Submissão é o título de um magnífico romance do escritor francês Michel Houellebecq (muito atual, diga-se), mas é também uma palavra que caracteriza bem a relação que os cidadãos têm com o Estado português, principalmente em algumas das suas vertentes mais importantes e agressivas, como por exemplo o Fisco e a Justiça.
Portugal só terá uma administração pública à altura de um país democrático de primeiro mundo, quando exigir tanto daquela como exige dos particulares no cumprimento da Lei e quando conceder a estes alguma igualdade de armas nos seus conflitos com o Estado. É uma cultura de exigência transversal que faz os países progredirem e não a cultura vigente por aqui de complacência com a Administração Pública.
Vivemos ao abrigo de uma presunção de inocência do Estado. Neste, prestam serviço, com sacrifício, os “bons”, os que prosseguem o “bem comum”, os que “nunca têm dúvidas e raramente se enganam” e, no outro lado, estão os “maus”, os infratores que, com ganância, vivem para lesar o bem comum.

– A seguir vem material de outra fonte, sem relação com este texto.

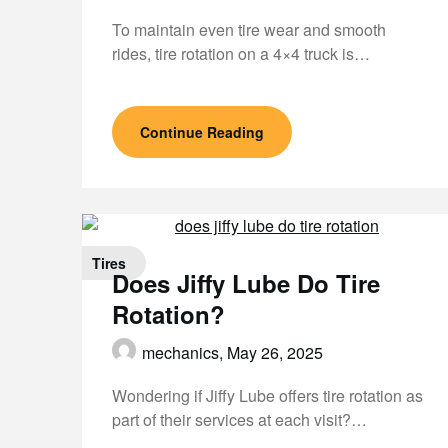
To maintain even tire wear and smooth
rides, tire rotation on a 4×4 truck is…
Continue Reading
Tires
Does Jiffy Lube Do Tire
Rotation?
mechanics,
May 26, 2025
Wondering if Jiffy Lube offers tire rotation as
part of their services at each visit?…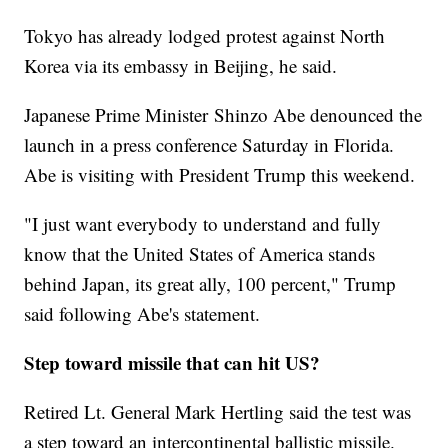
Tokyo has already lodged protest against North
Korea via its embassy in Beijing, he said.
Japanese Prime Minister Shinzo Abe denounced the
launch in a press conference Saturday in Florida.
Abe is visiting with President Trump this weekend.
"I just want everybody to understand and fully
know that the United States of America stands
behind Japan, its great ally, 100 percent," Trump
said following Abe's statement.
Step toward missile that can hit US?
Retired Lt. General Mark Hertling said the test was
a step toward an intercontinental ballistic missile.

Não raras vezes, para defender a prevalência da Administração, apela-se perigosamente mais a conceitos morais do que à Lei. Não terá sido por acaso que, numa interessante entrevista de vida, um importante juiz, perguntado se as pessoas deveriam ter medo de si por ter muita informação, respondeu que “não”, recorrendo à Lei Moral de Kant em vez da Constituição da República Portuguesa.
Ao abrigo desse espírito de “fazer o bem” e “perseguir o mal” quase tudo se permite aos representantes do Estado: exige-se dos contribuintes o pagamento em prazo das suas obrigações, mas permite-se que o Estado pague quando lhe dá jeito; concede-se uma força brutal ao fisco para liquidar impostos e penhorar património, mas dificulta-se brutalmente a impugnação dos seus atos. Já no sistema de Justiça o tratamento é também profundamente desigual e injusto. É-se complacente com a permanente violação do segredo de justiça sempre em prejuízo dos arguidos “súbditos”, perseguindo-se na melhor das hipóteses o jornalista “mensageiro” e deixando-se sempre a salvo a sua fonte; aceita-se o absurdo de defender que prazos legais existem, mas só são obrigatórios para os “súbditos”, tolerando-se, pacificamente, que um cidadão possa ser arguido anos e anos sem uma acusação.
A justificação para os permanentes abusos é sempre a de que um valor mais alto deve prevalecer, normalmente caracterizado por “interesse público”. Um Sistema de Justiça moderno, para todos e não apenas corporativista, não pode aceitar nem tolerar que “interesses públicos” atropelem os equilíbrios democráticos de uma sociedade e que violem a dignidade de um cidadão que seja.
Um Estado democrático deve reger-se pela Lei e nada mais que a Lei e deve ser esta a incorporar o interesse público, para que o mesmo não se torne num perigoso conceito vago, interpretado conforme seja mais conveniente pelos diferentes representantes do Estado.